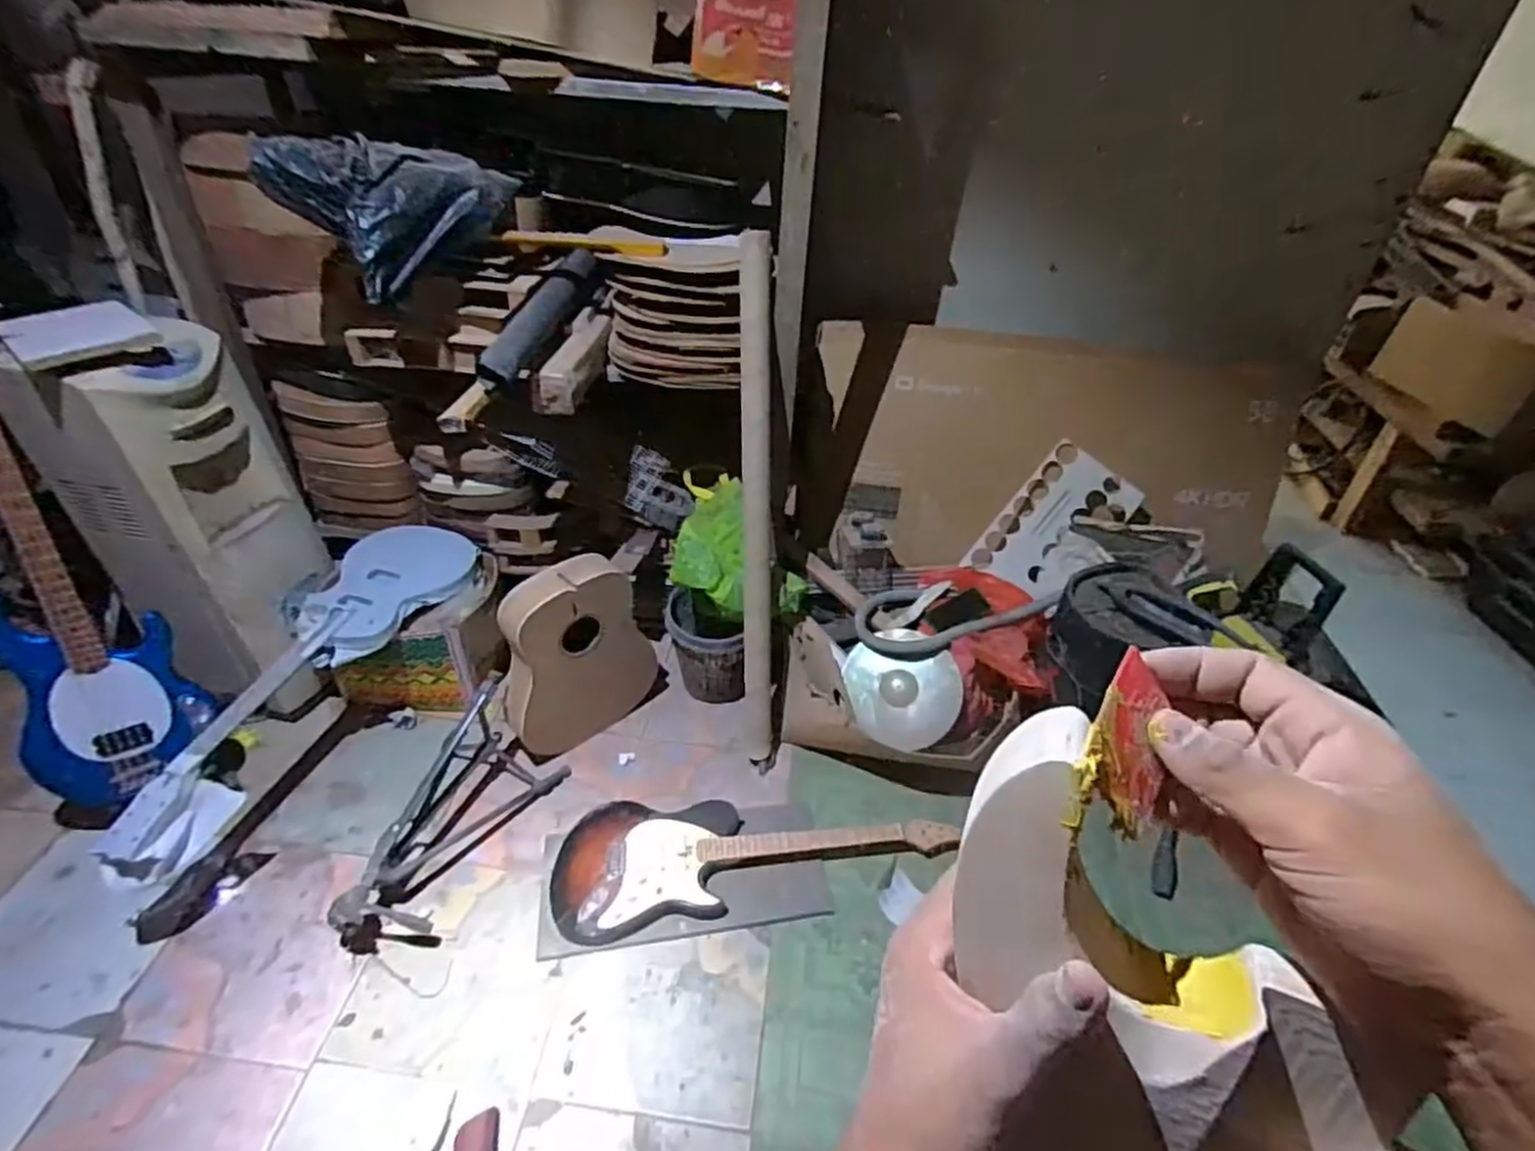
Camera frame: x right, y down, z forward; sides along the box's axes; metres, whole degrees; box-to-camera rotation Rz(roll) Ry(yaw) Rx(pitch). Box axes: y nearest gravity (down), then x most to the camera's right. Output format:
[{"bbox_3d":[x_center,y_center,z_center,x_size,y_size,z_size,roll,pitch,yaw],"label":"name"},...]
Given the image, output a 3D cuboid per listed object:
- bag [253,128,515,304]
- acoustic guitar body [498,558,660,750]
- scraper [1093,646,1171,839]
[{"bbox_3d":[-0.725,-0.723,1.447,0.459,0.234,0.185,-16,43,-23],"label":"bag"},{"bbox_3d":[-0.463,0.191,1.779,0.142,0.485,0.377,32,46,30],"label":"acoustic guitar body"},{"bbox_3d":[0.135,0.062,0.266,0.056,0.044,0.004,-44,15,-31],"label":"scraper"}]

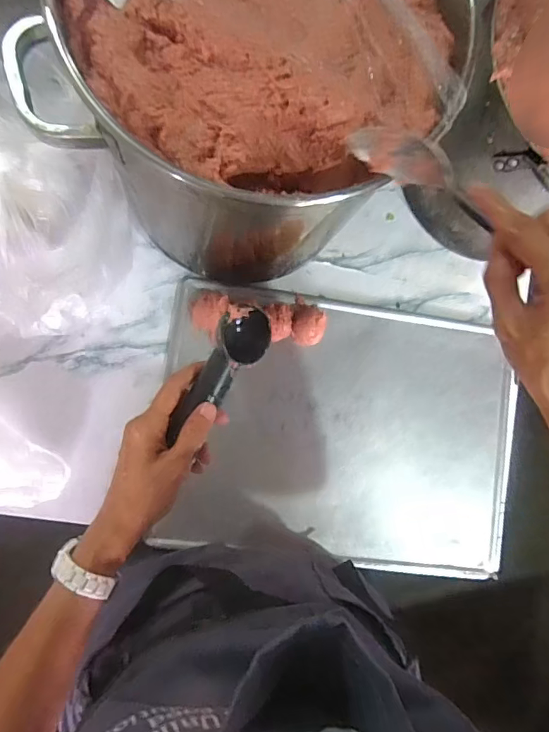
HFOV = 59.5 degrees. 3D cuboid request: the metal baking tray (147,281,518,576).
[{"bbox_3d":[0.091,0.082,0.615,0.455,0.018,0.320,10,84,-7],"label":"metal baking tray"}]

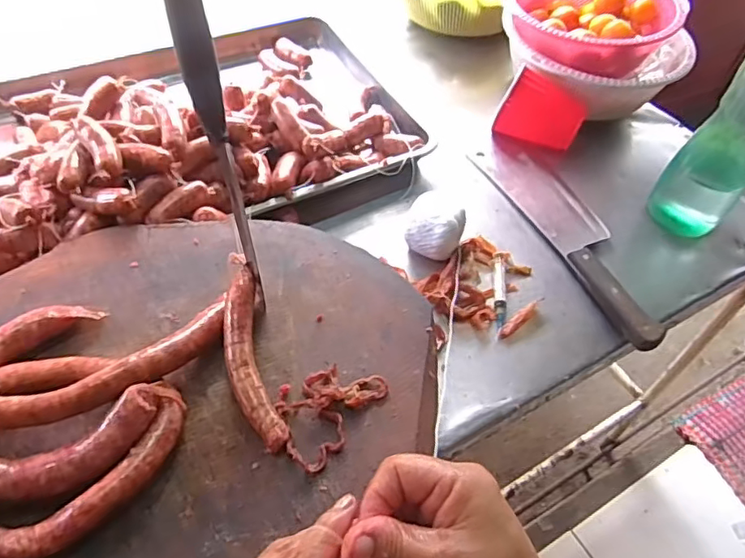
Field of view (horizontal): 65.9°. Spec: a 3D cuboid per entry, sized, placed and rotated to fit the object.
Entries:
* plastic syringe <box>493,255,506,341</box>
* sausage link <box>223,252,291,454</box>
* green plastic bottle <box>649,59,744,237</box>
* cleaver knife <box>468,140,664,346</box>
[{"bbox_3d":[0.142,0.018,0.641,0.013,0.016,0.106,7,52,1],"label":"plastic syringe"},{"bbox_3d":[-0.104,0.056,0.472,0.034,0.034,0.176,-12,53,-13],"label":"sausage link"},{"bbox_3d":[0.413,-0.170,0.647,0.088,0.276,0.074,32,56,19],"label":"green plastic bottle"},{"bbox_3d":[0.248,-0.069,0.712,0.089,0.031,0.363,-15,55,-16],"label":"cleaver knife"}]

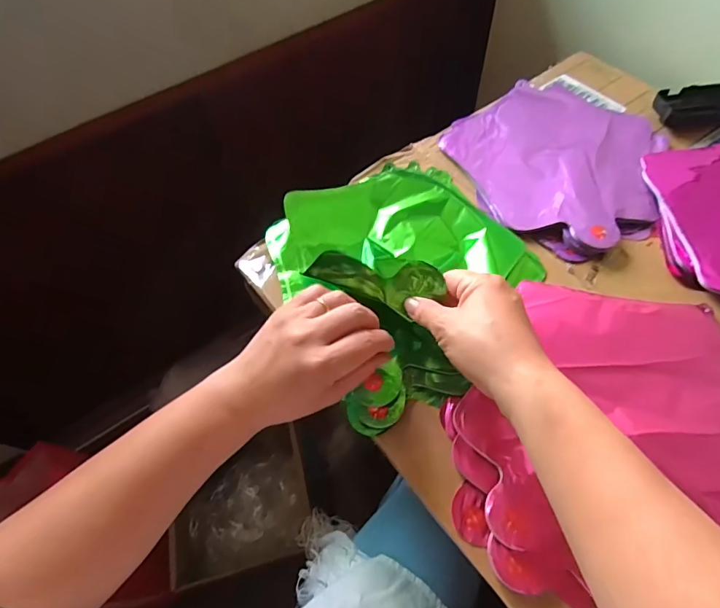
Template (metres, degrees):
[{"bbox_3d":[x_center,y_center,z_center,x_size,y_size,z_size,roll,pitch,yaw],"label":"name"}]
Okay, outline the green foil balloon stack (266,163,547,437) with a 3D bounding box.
[{"bbox_3d":[0.042,-0.047,0.394,0.226,0.071,0.245,-29,64,-12],"label":"green foil balloon stack"}]

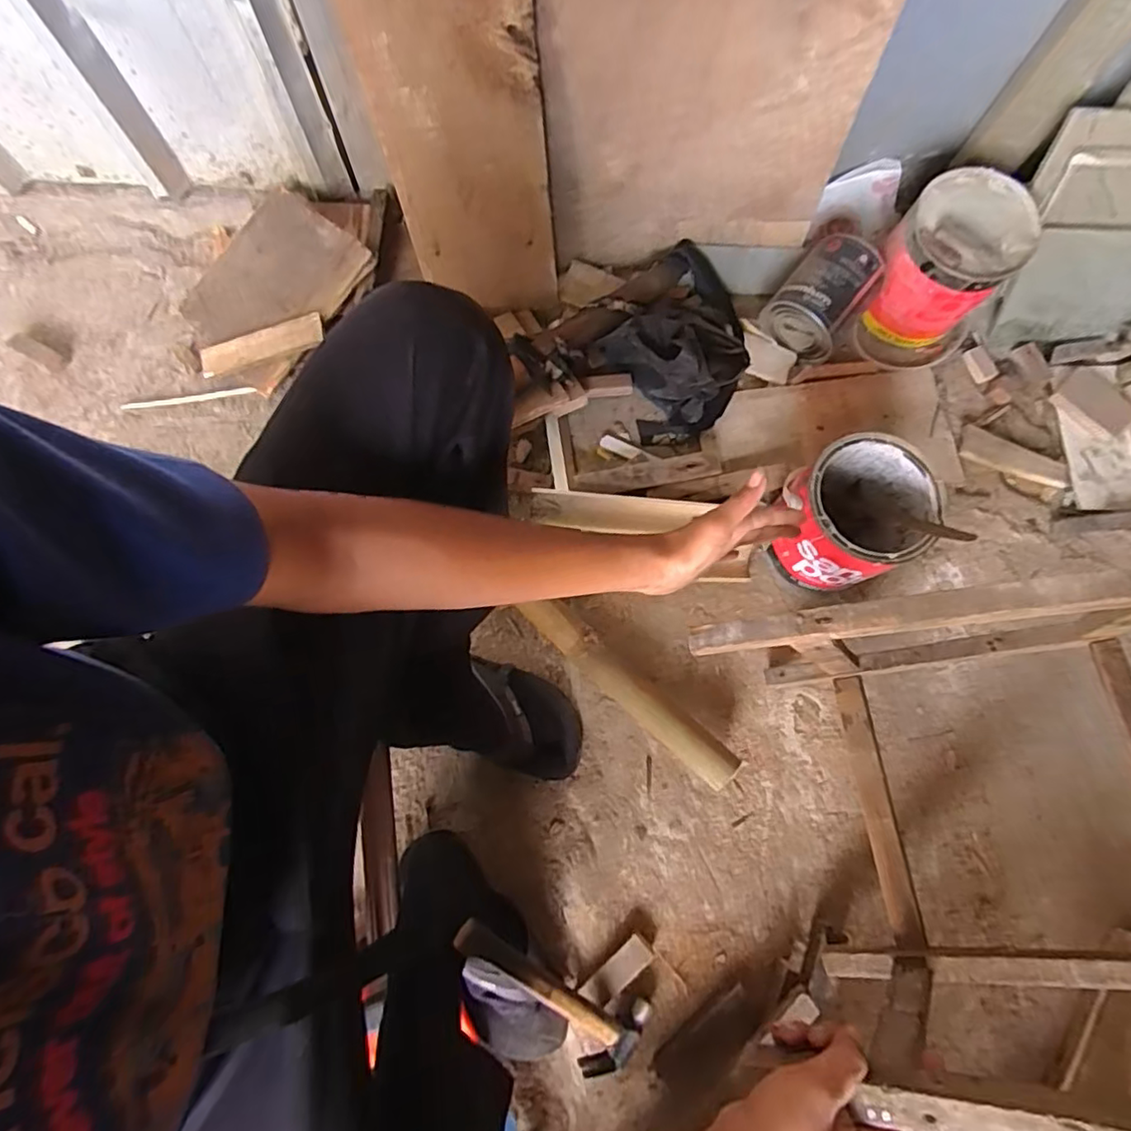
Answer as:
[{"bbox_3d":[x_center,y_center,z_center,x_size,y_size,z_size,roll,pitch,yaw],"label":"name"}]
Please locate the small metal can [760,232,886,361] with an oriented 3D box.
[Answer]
[{"bbox_3d":[0.350,-0.364,0.817,0.111,0.108,0.124,39,80,9],"label":"small metal can"}]

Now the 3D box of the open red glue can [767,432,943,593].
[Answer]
[{"bbox_3d":[0.338,-0.057,0.726,0.158,0.159,0.146,0,77,-2],"label":"open red glue can"}]

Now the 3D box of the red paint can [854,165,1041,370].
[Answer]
[{"bbox_3d":[0.501,-0.389,0.801,0.189,0.145,0.164,-42,80,-9],"label":"red paint can"}]

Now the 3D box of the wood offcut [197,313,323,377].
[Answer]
[{"bbox_3d":[-0.440,-0.315,0.862,0.203,0.010,0.049,-10,76,13],"label":"wood offcut"}]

* [Directions]
Check each line of the data above for the string "metres" and report only how many lines have it.

* [Written reply]
2